Reduction (also known as folding in functional programming) is the action of computing the value of some associative and commutative operation (i.e., $(a \circ b) \circ c = a \circ (b \circ c)$ and $a \circ b = b \circ a$) over a range of arbitrary elements.
The simplest example of reduction is calculating the sum an array:
int sum(int *a, int n) {
int s = 0;
for (int i = 0; i < n; i++)
s += a[i];
return s;
}
The naive approach is not so straightforward to vectorize, because the state of the loop (sum $s$ on the current prefix) depends on the previous iteration. The way to overcome this is to split a single scalar accumulator $s$ into 8 separate ones, so that $s_i$ would contain the sum of every 8th element of the original array, shifted by $i$:
$$ s_i = \sum_{j=0}^{n / 8} a_{8 \cdot j + i } $$If we store these 8 accumulators in a single 256-bit vector, we can update them all at once by adding consecutive 8-element segments of the array. With vector extensions, this is straightforward:
int sum_simd(v8si *a, int n) {
// ^ you can just cast a pointer normally, like with any other pointer type
v8si s = {0};
for (int i = 0; i < n / 8; i++)
s += a[i];
int res = 0;
// sum 8 accumulators into one
for (int i = 0; i < 8; i++)
res += s[i];
// add the remainder of a
for (int i = n / 8 * 8; i < n; i++)
res += a[i];
return res;
}
You can use this approach for other reductions, such as for finding the minimum or the xor-sum of an array.

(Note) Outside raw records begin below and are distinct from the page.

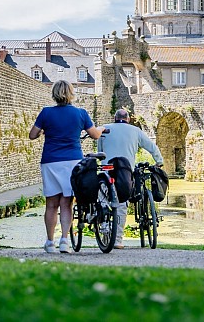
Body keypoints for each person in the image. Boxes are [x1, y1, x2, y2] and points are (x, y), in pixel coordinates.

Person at [29, 80, 105, 254]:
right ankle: (64, 240)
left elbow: (32, 135)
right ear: (71, 93)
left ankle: (50, 242)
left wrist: (42, 131)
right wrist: (100, 128)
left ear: (54, 94)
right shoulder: (81, 113)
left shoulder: (46, 113)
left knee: (51, 204)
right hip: (72, 161)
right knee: (67, 203)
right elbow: (94, 135)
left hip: (50, 161)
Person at [102, 108, 164, 249]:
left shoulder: (105, 129)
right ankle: (117, 240)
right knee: (122, 204)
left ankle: (105, 229)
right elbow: (151, 146)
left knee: (104, 200)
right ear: (128, 119)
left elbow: (101, 150)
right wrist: (159, 161)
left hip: (108, 170)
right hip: (125, 170)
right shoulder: (135, 131)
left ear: (114, 118)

#Instruction-Level Parallelism
Our implementation matches what the compiler produces automatically, but it is actually suboptimal: when we use just one accumulator, we have to wait one cycle between the loop iterations for a vector addition to complete, while the throughput of corresponding instruction is 2 on this microarchitecture.
If we again divide the array in $B \geq 2$ parts and use a separate accumulator for each, we can saturate the throughput of vector addition and increase the performance twofold:
const int B = 2; // how many vector accumulators to use
int sum_simd(v8si *a, int n) {
v8si b[B] = {0};
for (int i = 0; i + (B - 1) < n / 8; i += B)

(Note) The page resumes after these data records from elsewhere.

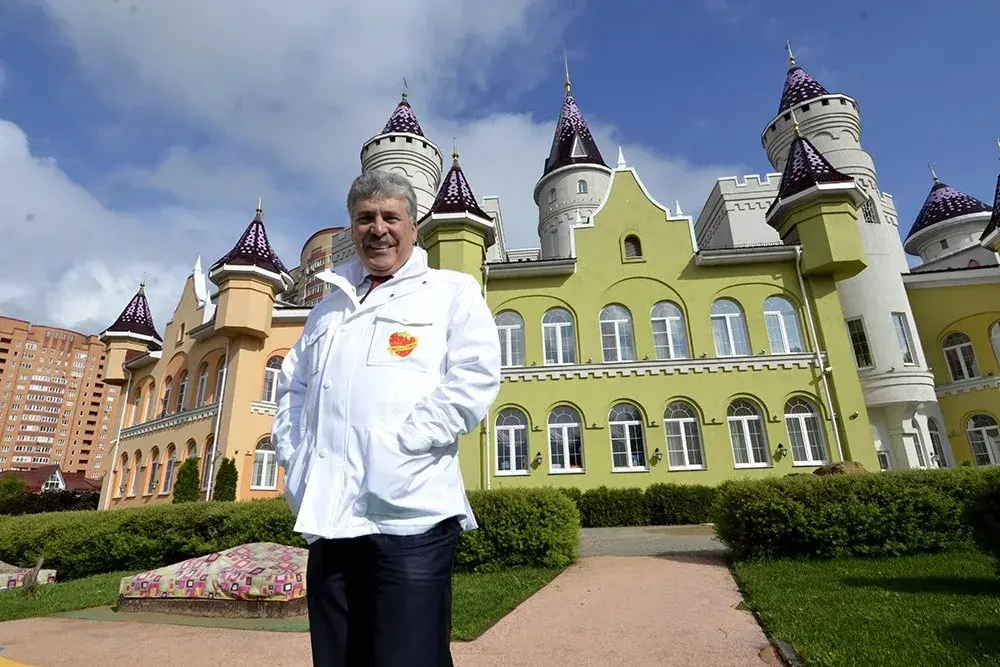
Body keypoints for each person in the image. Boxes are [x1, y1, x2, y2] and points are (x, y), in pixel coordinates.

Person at [272, 169, 501, 667]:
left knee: (410, 657)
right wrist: (296, 458)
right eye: (365, 218)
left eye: (390, 217)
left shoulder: (451, 291)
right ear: (352, 228)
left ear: (413, 227)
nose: (378, 229)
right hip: (330, 518)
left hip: (410, 517)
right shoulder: (327, 310)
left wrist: (404, 447)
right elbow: (292, 387)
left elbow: (475, 378)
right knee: (338, 659)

for (int j = 0; j < B; j++)
b[j] += a[i + j];
// sum all vector accumulators into one
for (int i = 1; i < B; i++)
b[0] += b[i];
int s = 0;
// sum 8 scalar accumulators into one
for (int i = 0; i < 8; i++)
s += b[0][i];
// add the remainder of a
for (int i = n / (8 * B) * (8 * B); i < n; i++)
s += a[i];
return s;
}
If you have more than 2 relevant execution ports, you can increase the B
constant accordingly, but the $n$-fold performance increase will only apply to arrays that fit into L1 cache — memory bandwidth will be the bottleneck for anything larger.
#Horizontal Summation
The part where we sum up the 8 accumulators stored in a vector register into a single scalar to get the total sum is called “horizontal summation.”
Although extracting and adding every scalar one by one only takes a constant number of cycles, it can be computed slightly faster using a special instruction that adds together pairs of adjacent elements in a register.
Since it is a very specific operation, it can only be done with SIMD intrinsics — although the compiler probably emits roughly the same procedure for the scalar code anyway:
int hsum(__m256i x) {
__m128i l = _mm256_extracti128_si256(x, 0);
__m128i h = _mm256_extracti128_si256(x, 1);
l = _mm_add_epi32(l, h);
l = _mm_hadd_epi32(l, l);
return _mm_extract_epi32(l, 0) + _mm_extract_epi32(l, 1);
}
There are other similar instructions, e.g., for integer multiplication or calculating absolute differences between adjacent elements (used in image processing).
There is also one specific instruction, _mm_minpos_epu16
, that calculates the horizontal minimum and its index among eight 16-bit integers. This is the only horizontal reduction that works in one go: all others are computed in multiple steps.